それは本当の自分の姿を映し出す言葉ではなく、「自己否定」と「自己限定」を呼び覚ますだけの言葉です。

「だって、こうしてあなたは今日一日を生きているでしょう。それだけでも素晴らしいことじゃない?」

「あなたが存在していることで、力になっている人がいるでしょう?」

と、私は聞きます。

すると、自分を卑下ばかりしていた人もハタと思い至るようです。

否定的なひとり言は、脳の働きを低下させ、思考を停止させてしまいます。

「どうせ~だから」という言葉は、その際たるものです。

ひとり言のタブーとして、使わないように心がけてほしいと思います。

■「不自然な言葉」は脳をフリーズさせる

良いひとり言は、「腑に落ちる」ものでなければなりません。

一見、肯定的な言葉でも、あまりにも不自然でそぐわない言葉では、良いひとり言とは言えません。

「素晴らしいなぁ!」
「すごいなぁ!」

心の底から漏れた言葉であれば、これほど良いひとり言はないでしょう。

ただ、頭の中ではさほどいいと思っていないのに、無理してつぶやいても効果はあまり期待できません。

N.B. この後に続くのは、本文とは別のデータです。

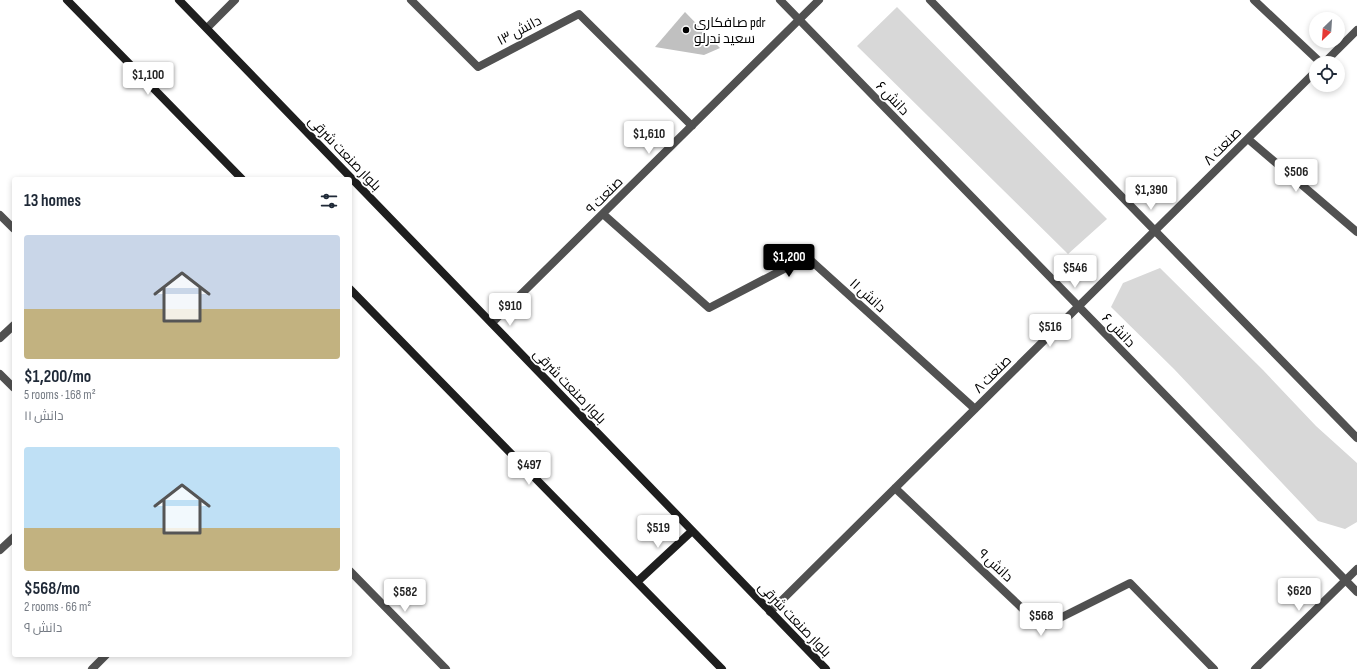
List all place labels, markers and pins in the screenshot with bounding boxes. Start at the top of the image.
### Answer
place label: صافکاری pdr سعید ندرلو [694,14,766,47]
marker: صافکاری pdr سعید ندرلو [681,25,691,35]
pin: $1,100 [115,62,181,96]
pin: $1,610 [616,121,682,155]
pin: $506 [1272,159,1320,193]
pin: $1,390 [1118,177,1184,211]
pin: $1,200 [756,244,822,278]
pin: $546 [1051,255,1099,289]
pin: $910 [486,293,534,327]
pin: $516 [1026,314,1074,348]
pin: $497 [505,452,553,486]
pin: $519 [634,515,682,549]
pin: $620 [1275,578,1323,612]
pin: $582 [381,579,429,613]
pin: $568 [1017,603,1065,637]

むしろ本心ではそう思っていないのに、その気持ちをごまかしてつぶやくと、脳は混乱してしまいます。

脳というのは、とても生理的な仕組みで動いています。ですから、その生理に反するものを受けつけないという性質があります。

本心の言葉じゃなかったり、嘘の言葉だったりすると、ネガティブなひとり言と同じく、脳がフリーズしてしまう可能性があります。

その意味で、偽悪的で強引な内容のつぶやきや、決めつけのつぶやきも同じだといえます。

「結局、世の中はお金だ」
「しょせん結婚なんて、互いの利害で成り立つのさ」
「周りは悪人ばかりだ」

斜に構えた偽悪的な言葉や、強引な決めつけの言葉は、ネガティブな言葉と同じく脳の活動を限定してしまいます。

加藤俊徳『なぜうまくいく人は「ひとり言」が多いのか?』(クロスメディア・パブリッシング)
加藤俊徳『なぜうまくいく人は「ひとり言」が多いのか?』(クロスメディア・パブリッシング)

そもそも脳は、もっと賢かったり冷静だったりします。

本人が言葉にする内容に、嘘や誇張、思い込みや独断が混じっている場合、無意識でそれを察知しているのです。

「言葉」と「脳」が矛盾した状態は、不安とストレスを生んでしまいます。

それを感じないようにするために、脳は自ら判断を保留したり、騙されたふりをしてしまうのです。

いずれにしても、不自然で本心から離れたひとり言や、極端に決めつけが強く偽悪的な言葉は、脳の働きを抑えてしまうので注意が必要です。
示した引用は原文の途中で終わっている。